Japan aims to step up and tighten its regulations for cryptocurrency transactions starting next month to fight money laundering activities better. The move comes as the country’s current legal framework is deemed insufficient by the global financial crimes watchdog Financial Action Task Force (FATF).
Japan to Enforce Stricter AML Rules
On Tuesday, Japan’s cabinet decided to enforce stricter anti-money laundering (AML) regulations to trace all cryptocurrency transactions, including stablecoins, which are cryptocurrencies pegged to a fiat currency, according to local news outlet Kyodo News.
The regulations involve bringing the country’s legal framework in line with the global standards of the FATF. The watchdog has reportedly deemed Japan’s anti-money laundering measures insufficient, thus requiring further legislative action.
One critical aspect of the revised framework is enforcing the so-called travel rule. This will ensure that information on customers who engage in crypto asset transactions is fully disclosed between financial institutions, including their names and addresses.
The rule also requires financially identifiable data to be included in each step of a given transaction. This is expected to make it more challenging to launder money and channel criminal proceeds through legal, financial transactions.
Japan’s new regulations follow the Group of Seven’s (G-7) support for the FATF’s efforts to quicken the global implementation of the travel rule. Earlier this month, the watchdog said it is due to publish a progress report on travel rule implementation, something the G-7 is looking forward to “in light of the growing threats from illicit activities.”
Japan has grappled with the travel rule since 2021 when the country’s Financial Services Agency (FSA) requested virtual asset services providers to implement it. In April 2022, Japan’s Virtual Currency Exchange Association (JVCEA) introduced self-regulatory rules accordingly.
The FATF is an intergovernmental organization combating money laundering and terrorist financing.
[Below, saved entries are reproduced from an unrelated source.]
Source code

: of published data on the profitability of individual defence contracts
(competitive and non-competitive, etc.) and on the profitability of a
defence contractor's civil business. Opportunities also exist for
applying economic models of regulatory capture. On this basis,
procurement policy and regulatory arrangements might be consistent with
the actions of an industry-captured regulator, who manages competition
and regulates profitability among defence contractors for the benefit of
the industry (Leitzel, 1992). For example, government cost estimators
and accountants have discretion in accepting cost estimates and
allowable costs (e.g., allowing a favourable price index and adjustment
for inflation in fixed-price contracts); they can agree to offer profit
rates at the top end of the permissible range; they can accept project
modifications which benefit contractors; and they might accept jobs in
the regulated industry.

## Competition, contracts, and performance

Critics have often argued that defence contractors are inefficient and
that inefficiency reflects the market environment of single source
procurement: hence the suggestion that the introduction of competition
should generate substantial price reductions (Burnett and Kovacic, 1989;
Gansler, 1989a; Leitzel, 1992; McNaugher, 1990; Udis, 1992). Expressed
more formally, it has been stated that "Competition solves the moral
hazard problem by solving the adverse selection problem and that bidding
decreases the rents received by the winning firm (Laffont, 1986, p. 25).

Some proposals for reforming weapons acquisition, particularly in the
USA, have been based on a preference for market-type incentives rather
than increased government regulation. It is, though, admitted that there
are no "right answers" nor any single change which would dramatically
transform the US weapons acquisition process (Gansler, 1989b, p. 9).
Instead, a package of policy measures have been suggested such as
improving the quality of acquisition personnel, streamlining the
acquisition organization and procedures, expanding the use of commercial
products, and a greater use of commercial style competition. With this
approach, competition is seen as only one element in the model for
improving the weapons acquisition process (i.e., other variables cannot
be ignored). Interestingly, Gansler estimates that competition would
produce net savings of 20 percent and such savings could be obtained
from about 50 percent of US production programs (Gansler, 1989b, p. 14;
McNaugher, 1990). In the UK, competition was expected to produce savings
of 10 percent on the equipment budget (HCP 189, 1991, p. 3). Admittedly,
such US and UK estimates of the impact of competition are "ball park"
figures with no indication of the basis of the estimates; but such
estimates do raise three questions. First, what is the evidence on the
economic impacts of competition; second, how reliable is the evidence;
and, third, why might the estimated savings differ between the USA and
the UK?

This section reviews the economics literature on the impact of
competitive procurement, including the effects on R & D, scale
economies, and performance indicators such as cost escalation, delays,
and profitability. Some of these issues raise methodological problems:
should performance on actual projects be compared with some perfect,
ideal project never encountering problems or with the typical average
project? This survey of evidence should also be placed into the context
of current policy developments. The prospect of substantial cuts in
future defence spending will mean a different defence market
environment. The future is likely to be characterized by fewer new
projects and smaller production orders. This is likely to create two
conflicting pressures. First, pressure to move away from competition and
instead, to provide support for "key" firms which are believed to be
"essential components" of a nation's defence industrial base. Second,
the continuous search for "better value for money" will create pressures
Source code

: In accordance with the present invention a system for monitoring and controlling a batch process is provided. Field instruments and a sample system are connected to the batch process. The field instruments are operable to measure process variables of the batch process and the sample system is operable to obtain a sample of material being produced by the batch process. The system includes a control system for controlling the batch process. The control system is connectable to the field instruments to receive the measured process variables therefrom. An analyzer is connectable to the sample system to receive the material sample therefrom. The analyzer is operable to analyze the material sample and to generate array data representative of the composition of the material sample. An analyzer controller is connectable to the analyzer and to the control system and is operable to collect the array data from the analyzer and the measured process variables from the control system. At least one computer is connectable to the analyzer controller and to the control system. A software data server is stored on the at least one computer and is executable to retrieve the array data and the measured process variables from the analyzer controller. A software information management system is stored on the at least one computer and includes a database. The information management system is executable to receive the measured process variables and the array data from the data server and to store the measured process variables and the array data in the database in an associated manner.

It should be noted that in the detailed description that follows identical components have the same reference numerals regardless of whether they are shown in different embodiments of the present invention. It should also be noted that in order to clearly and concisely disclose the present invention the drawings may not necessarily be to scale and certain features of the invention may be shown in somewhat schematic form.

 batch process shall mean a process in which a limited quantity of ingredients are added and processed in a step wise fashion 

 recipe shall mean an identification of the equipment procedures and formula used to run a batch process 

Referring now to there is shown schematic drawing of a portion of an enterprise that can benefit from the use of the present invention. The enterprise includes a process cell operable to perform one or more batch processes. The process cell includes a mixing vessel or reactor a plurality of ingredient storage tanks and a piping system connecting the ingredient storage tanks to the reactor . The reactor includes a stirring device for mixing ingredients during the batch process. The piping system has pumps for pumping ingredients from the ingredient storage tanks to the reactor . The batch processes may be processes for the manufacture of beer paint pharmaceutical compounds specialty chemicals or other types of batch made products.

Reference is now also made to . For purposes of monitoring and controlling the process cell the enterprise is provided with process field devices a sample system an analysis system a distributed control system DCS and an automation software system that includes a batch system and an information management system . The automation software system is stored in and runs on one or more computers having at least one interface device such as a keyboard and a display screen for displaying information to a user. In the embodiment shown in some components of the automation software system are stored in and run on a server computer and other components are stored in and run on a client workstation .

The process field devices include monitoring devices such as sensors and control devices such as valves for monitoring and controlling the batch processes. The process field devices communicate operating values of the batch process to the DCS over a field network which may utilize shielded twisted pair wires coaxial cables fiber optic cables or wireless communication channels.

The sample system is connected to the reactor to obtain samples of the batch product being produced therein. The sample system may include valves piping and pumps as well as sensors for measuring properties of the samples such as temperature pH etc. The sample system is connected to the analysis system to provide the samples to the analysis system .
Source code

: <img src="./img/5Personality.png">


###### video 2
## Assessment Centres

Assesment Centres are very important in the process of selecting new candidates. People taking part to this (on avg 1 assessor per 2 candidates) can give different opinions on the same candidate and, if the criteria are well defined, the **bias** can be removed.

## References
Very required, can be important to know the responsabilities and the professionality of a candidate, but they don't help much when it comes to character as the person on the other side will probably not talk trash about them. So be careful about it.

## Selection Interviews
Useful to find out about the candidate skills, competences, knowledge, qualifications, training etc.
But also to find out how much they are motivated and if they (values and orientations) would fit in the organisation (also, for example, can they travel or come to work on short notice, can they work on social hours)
The watchdog has maintained a “black list” and a “grey list” since 2000. Countries on the grey list face restrictions in the financial services sector, while those on the black list may be subject to economic sanctions by members of the FATF.
North Korean Hackers Stole Over $700M From Japanese Firms
The move to enforce stricter crypto regulations comes from Japan being the biggest victim of North Korean hackers. As reported, hacker organizations tied to North Korea stole $721 million from Japanese companies between 2017 to 2022, according to an Elliptic study commissioned by Nikkei.
The $721 million stolen from Japan-based businesses is 8.8x bigger than the value of North Korea’s total exports in 2021, according to data from the Japan External Trade Organization. The North Korean hacking groups likely targeted Japan due to the rapid growth of the country’s crypto market and lenient security systems at crypto firms operating there.
According to the report, North Korean hackers targeted at least three cryptocurrency exchanges in Japan between 2018 and 2021. The cyberattacks inflicted significant damage, with the Zaif exchange recording losses amounting to 7 billion yen ($51.4 million) in 2018, which led to its closure.
EU and Hong Kong Approve Crypto Regulatory Regimes
While Japan still struggles with a crypto regulatory regime, other countries have announced rules to regulate the industry. Earlier this month, the European Council adopted MiCA, the EU’s comprehensive package of rules to regulate the nascent crypto sector.
The MiCA is intended to close existing EU financial services legislation gaps. Under the new regulation, crypto exchanges will be required to gain registration in one of the bloc’s member states to operate within the EU.
More recently, Hong Kong also revealed its new crypto rulebook. The new regulatory regime allows retail investors in the city to trade specific “large-cap tokens” on licensed exchanges, given that safeguards such as knowledge tests, risk profiles, and reasonable exposure limits are in place.